### [Exercise directions]
What this exercise requires is a verbatim reproduction of the data below.

..............................

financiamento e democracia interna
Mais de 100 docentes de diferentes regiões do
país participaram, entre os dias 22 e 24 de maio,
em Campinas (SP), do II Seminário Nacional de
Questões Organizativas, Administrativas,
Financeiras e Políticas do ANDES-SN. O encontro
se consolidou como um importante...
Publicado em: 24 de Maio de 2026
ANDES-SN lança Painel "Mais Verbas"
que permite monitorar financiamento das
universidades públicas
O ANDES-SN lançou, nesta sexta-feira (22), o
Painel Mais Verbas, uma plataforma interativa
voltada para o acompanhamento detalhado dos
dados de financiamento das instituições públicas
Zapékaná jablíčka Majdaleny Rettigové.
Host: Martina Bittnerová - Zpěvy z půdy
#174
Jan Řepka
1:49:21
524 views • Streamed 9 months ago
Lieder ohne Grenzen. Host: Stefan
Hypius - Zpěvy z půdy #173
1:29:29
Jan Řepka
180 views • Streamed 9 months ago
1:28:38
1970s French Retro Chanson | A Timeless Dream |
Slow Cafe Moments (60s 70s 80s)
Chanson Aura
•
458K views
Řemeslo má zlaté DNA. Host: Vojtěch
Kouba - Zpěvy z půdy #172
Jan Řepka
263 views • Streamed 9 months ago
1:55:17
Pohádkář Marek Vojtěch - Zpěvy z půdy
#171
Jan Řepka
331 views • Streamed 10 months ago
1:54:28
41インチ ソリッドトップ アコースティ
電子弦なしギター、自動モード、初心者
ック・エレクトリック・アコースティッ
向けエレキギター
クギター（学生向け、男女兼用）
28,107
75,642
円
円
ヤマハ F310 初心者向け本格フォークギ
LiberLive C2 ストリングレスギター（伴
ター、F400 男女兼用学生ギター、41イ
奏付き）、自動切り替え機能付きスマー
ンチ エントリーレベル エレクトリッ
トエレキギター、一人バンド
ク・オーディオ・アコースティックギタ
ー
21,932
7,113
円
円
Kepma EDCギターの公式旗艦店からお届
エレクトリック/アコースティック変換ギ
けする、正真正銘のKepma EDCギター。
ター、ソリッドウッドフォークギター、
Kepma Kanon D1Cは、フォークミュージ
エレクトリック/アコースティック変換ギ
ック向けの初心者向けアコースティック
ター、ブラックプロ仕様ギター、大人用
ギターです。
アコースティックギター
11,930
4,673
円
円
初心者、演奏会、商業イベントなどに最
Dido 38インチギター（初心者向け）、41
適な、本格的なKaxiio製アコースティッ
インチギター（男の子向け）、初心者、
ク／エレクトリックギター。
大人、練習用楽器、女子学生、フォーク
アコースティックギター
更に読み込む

..............................

### [Response to this exercise]
financiamento e democracia interna
Mais de 100 docentes de diferentes regiões do
país participaram, entre os dias 22 e 24 de maio,
em Campinas (SP), do II Seminário Nacional de
Questões Organizativas, Administrativas,
Financeiras e Políticas do ANDES-SN. O encontro
se consolidou como um importante...
Publicado em: 24 de Maio de 2026
ANDES-SN lança Painel "Mais Verbas"
que permite monitorar financiamento das
universidades públicas
O ANDES-SN lançou, nesta sexta-feira (22), o
Painel Mais Verbas, uma plataforma interativa
voltada para o acompanhamento detalhado dos
dados de financiamento das instituições públicas
Zapékaná jablíčka Majdaleny Rettigové.
Host: Martina Bittnerová - Zpěvy z půdy
#174
Jan Řepka
1:49:21
524 views • Streamed 9 months ago
Lieder ohne Grenzen. Host: Stefan
Hypius - Zpěvy z půdy #173
1:29:29
Jan Řepka
180 views • Streamed 9 months ago
1:28:38
1970s French Retro Chanson | A Timeless Dream |
Slow Cafe Moments (60s 70s 80s)
Chanson Aura
•
458K views
Řemeslo má zlaté DNA. Host: Vojtěch
Kouba - Zpěvy z půdy #172
Jan Řepka
263 views • Streamed 9 months ago
1:55:17
Pohádkář Marek Vojtěch - Zpěvy z půdy
#171
Jan Řepka
331 views • Streamed 10 months ago
1:54:28
41インチ ソリッドトップ アコースティ
電子弦なしギター、自動モード、初心者
ック・エレクトリック・アコースティッ
向けエレキギター
クギター（学生向け、男女兼用）
28,107
75,642
円
円
ヤマハ F310 初心者向け本格フォークギ
LiberLive C2 ストリングレスギター（伴
ター、F400 男女兼用学生ギター、41イ
奏付き）、自動切り替え機能付きスマー
ンチ エントリーレベル エレクトリッ
トエレキギター、一人バンド
ク・オーディオ・アコースティックギタ
ー
21,932
7,113
円
円
Kepma EDCギターの公式旗艦店からお届
エレクトリック/アコースティック変換ギ
けする、正真正銘のKepma EDCギター。
ター、ソリッドウッドフォークギター、
Kepma Kanon D1Cは、フォークミュージ
エレクトリック/アコースティック変換ギ
ック向けの初心者向けアコースティック
ター、ブラックプロ仕様ギター、大人用
ギターです。
アコースティックギター
11,930
4,673
円
円
初心者、演奏会、商業イベントなどに最
Dido 38インチギター（初心者向け）、41
適な、本格的なKaxiio製アコースティッ
インチギター（男の子向け）、初心者、
ク／エレクトリックギター。
大人、練習用楽器、女子学生、フォーク
アコースティックギター
更に読み込む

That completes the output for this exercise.